The case generated much interest in the legal community. The Canadian Civil Liberties Association intervened, arguing phones should not be searched at all after an arrest, absent urgent circumstances.

The Criminal Lawyers’ Association of Ontario took a similar position but would permit the police to make a cursory search of the phone to determine if it contained relevant evidence.

Susan Chapman, who argued on behalf of the Criminal Lawyers’ Association, said the court didn’t consider the seriously private nature of cellphones. “Text messaging is basically the equivalent of a modern wire tap. The court really understated the expectation of privacy that Canadians have in their cellphones,” she said.

For Chapman, the verdict was a disappointment. “This is a very insidious practice. There has to be some limits on the ability of police access.”

Fearon’s lawyer, Sam Goldstein, argued the court should carve out a cellphone exception to the legal doctrine that allows searches incidental to arrest. Phones are more like digital portals than briefcases, and the expectations of privacy should be higher, he has said.
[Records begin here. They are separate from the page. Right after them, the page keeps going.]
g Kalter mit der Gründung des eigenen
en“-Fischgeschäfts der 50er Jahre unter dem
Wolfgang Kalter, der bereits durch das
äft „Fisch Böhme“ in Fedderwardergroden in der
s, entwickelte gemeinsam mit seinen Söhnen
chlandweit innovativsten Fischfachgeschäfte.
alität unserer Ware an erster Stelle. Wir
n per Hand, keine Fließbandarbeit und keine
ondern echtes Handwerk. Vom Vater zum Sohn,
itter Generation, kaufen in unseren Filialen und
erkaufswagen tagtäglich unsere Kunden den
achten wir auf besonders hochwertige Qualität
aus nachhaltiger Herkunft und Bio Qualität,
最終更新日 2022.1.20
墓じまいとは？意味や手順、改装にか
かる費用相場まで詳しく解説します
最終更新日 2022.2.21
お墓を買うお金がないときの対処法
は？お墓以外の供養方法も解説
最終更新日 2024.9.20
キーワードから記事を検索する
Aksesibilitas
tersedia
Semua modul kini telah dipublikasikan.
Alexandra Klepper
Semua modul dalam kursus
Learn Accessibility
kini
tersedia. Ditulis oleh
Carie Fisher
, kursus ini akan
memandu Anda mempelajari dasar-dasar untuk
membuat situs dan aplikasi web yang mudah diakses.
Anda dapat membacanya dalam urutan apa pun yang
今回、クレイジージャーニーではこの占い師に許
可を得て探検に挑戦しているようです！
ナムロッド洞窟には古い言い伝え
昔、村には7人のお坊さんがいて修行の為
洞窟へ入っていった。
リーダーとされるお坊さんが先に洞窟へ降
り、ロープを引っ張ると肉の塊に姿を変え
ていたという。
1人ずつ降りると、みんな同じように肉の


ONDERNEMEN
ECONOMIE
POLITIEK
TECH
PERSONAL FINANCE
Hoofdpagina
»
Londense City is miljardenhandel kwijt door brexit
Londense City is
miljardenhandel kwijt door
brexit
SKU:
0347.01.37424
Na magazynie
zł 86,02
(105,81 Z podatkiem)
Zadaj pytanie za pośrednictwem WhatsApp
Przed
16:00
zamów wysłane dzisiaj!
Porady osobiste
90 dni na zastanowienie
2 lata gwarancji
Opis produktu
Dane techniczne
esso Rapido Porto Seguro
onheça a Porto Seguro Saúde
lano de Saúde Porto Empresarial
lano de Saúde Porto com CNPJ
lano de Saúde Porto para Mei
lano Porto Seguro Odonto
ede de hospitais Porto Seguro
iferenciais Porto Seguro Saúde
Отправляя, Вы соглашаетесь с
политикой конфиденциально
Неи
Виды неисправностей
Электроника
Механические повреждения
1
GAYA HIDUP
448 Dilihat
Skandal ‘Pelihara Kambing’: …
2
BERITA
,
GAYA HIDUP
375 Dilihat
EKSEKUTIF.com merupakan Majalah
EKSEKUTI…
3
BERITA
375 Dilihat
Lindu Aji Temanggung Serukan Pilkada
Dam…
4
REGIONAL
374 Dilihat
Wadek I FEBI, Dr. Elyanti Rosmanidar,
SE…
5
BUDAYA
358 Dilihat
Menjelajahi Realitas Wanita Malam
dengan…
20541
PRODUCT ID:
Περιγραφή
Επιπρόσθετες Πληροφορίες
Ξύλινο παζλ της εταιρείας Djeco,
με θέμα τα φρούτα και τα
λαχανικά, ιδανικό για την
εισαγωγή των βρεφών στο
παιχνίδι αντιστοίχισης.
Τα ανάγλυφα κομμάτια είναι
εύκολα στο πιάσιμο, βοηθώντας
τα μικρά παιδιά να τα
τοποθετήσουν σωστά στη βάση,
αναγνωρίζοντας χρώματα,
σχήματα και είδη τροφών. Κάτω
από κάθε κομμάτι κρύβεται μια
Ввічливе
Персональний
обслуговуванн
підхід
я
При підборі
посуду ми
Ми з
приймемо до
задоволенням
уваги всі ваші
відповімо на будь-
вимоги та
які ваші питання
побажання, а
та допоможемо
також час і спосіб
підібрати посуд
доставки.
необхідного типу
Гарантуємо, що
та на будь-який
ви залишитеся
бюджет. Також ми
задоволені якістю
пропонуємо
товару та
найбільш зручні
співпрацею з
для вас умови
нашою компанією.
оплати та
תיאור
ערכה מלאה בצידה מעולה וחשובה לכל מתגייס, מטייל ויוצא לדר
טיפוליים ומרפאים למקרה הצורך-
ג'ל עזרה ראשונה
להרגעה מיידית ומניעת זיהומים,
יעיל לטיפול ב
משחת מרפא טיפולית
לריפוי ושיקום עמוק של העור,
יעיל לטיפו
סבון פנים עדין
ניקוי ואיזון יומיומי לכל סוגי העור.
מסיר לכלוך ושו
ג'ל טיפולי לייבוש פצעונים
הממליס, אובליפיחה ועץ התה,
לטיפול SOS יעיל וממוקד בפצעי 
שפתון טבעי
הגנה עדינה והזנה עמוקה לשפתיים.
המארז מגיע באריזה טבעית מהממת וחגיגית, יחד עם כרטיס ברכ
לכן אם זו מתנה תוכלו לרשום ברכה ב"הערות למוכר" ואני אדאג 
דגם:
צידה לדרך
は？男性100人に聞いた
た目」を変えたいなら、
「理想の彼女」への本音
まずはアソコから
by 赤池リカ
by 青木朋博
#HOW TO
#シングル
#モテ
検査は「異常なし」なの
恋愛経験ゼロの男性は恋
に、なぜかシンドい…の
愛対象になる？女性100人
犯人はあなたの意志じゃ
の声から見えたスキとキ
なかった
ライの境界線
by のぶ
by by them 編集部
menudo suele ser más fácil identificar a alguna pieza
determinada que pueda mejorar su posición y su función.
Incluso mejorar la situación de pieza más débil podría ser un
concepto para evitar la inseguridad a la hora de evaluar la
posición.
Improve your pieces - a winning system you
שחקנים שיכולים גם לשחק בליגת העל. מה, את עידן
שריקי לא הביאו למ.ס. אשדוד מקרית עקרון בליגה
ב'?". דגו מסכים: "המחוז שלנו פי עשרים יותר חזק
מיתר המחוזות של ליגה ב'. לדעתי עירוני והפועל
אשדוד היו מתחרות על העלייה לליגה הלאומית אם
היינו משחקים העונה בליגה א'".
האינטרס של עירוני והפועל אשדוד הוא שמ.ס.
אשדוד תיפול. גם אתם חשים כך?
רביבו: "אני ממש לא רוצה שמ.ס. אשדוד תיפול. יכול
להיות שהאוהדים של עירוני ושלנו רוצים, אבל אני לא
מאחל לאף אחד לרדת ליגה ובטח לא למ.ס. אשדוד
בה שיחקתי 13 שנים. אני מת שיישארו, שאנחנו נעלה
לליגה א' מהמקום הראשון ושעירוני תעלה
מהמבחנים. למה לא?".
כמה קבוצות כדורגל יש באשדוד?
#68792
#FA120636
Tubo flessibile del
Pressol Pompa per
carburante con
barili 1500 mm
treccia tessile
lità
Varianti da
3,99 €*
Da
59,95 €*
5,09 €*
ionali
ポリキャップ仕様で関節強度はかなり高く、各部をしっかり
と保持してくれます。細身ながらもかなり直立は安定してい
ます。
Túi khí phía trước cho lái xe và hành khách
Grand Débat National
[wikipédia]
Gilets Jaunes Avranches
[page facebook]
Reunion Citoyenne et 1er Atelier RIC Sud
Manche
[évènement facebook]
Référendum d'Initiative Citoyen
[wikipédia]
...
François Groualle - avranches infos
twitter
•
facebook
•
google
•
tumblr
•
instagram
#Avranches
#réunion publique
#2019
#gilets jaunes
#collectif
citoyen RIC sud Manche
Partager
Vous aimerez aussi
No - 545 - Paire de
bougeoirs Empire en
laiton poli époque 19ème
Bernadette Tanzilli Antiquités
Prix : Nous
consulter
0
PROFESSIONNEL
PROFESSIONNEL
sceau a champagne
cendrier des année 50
Goldstein said Wednesday the lesson to be taken from this ruling is to make sure your phone is password-protected if you want to prevent police from searching it without a warrant.

Goldstein is considering seeking leave to appeal from the Supreme Court of Canada, he said.

1 comment:

Kaiser Basileus said...

In the US the standard is "reasonable expectation of privacy". However, this has been widely misinterpreted to remove actual expectations of privacy when you're at the airport, border crossings, etc. such that "reasonable expectation" doesn't apply anywhere the government has a foothold.